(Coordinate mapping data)
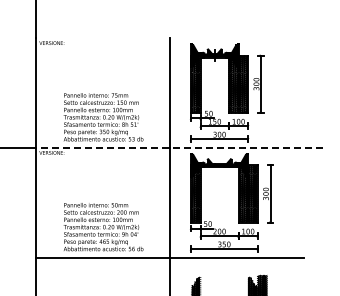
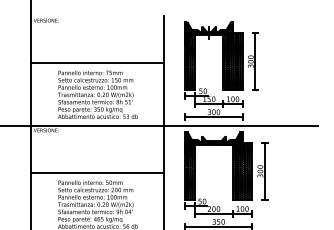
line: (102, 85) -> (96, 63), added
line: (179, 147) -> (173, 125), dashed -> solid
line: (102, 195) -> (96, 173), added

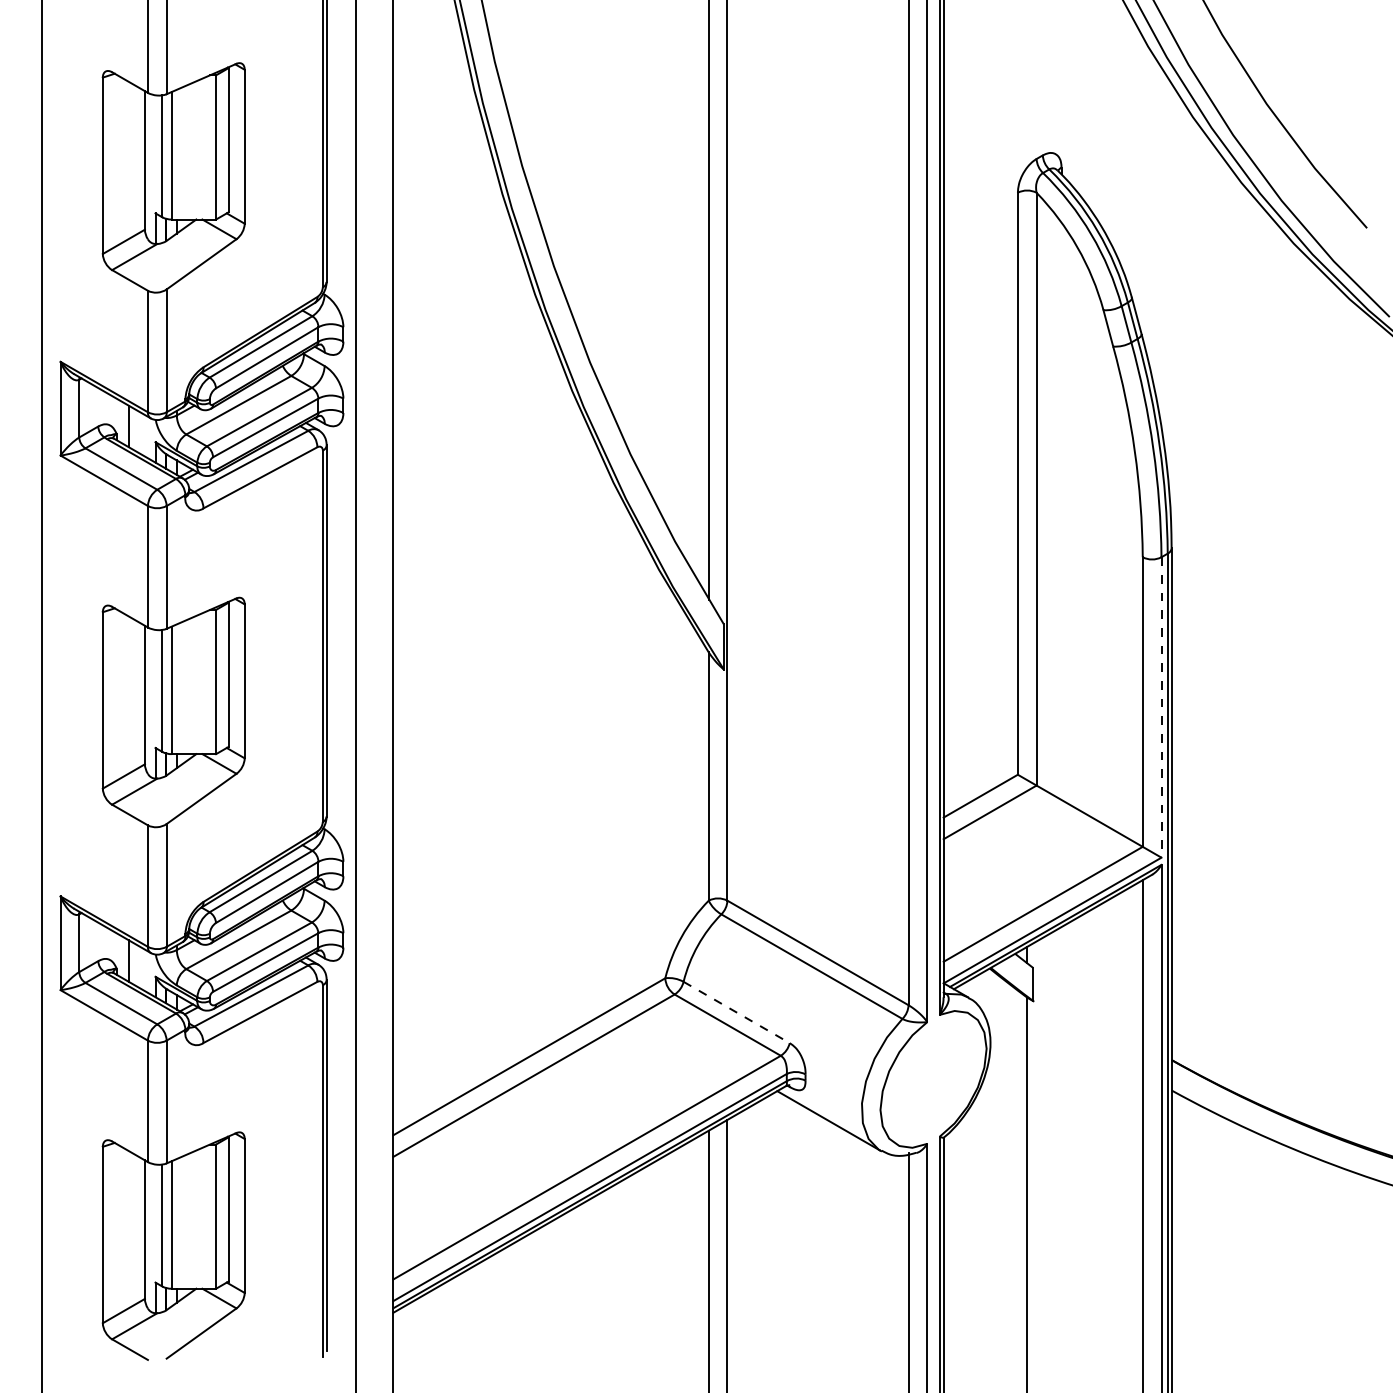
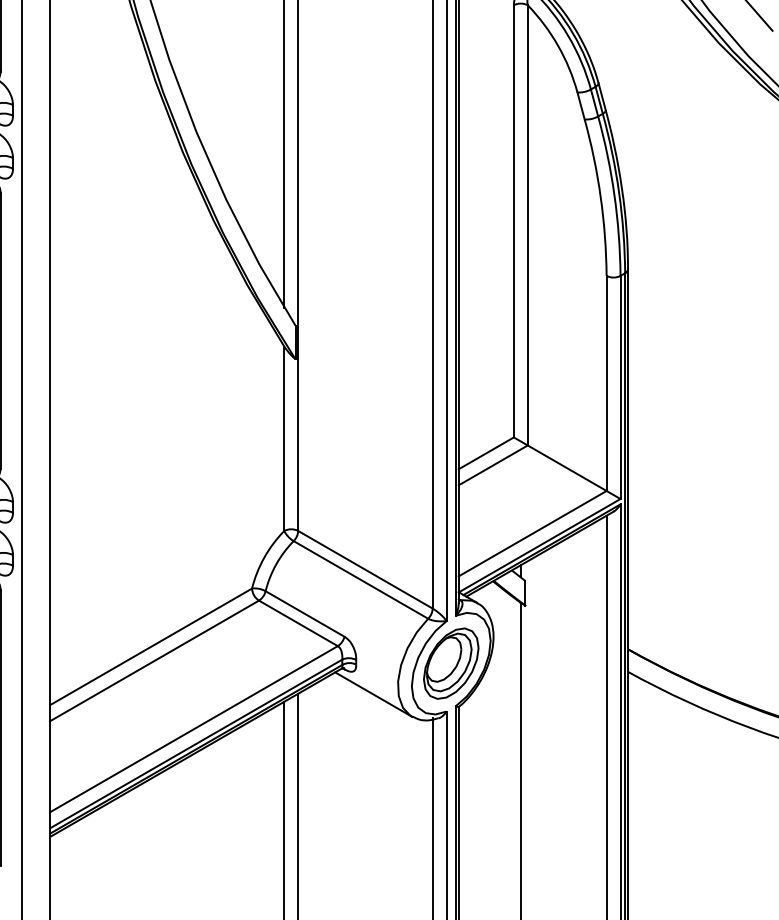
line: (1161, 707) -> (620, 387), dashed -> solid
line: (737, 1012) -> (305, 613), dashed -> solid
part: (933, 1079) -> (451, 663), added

**What to work on**
Transcribe the records above exactly, skipping pictures.

**Task answer**
line: (102, 85) -> (96, 63), added
line: (179, 147) -> (173, 125), dashed -> solid
line: (102, 195) -> (96, 173), added

line: (1161, 707) -> (620, 387), dashed -> solid
line: (737, 1012) -> (305, 613), dashed -> solid
part: (933, 1079) -> (451, 663), added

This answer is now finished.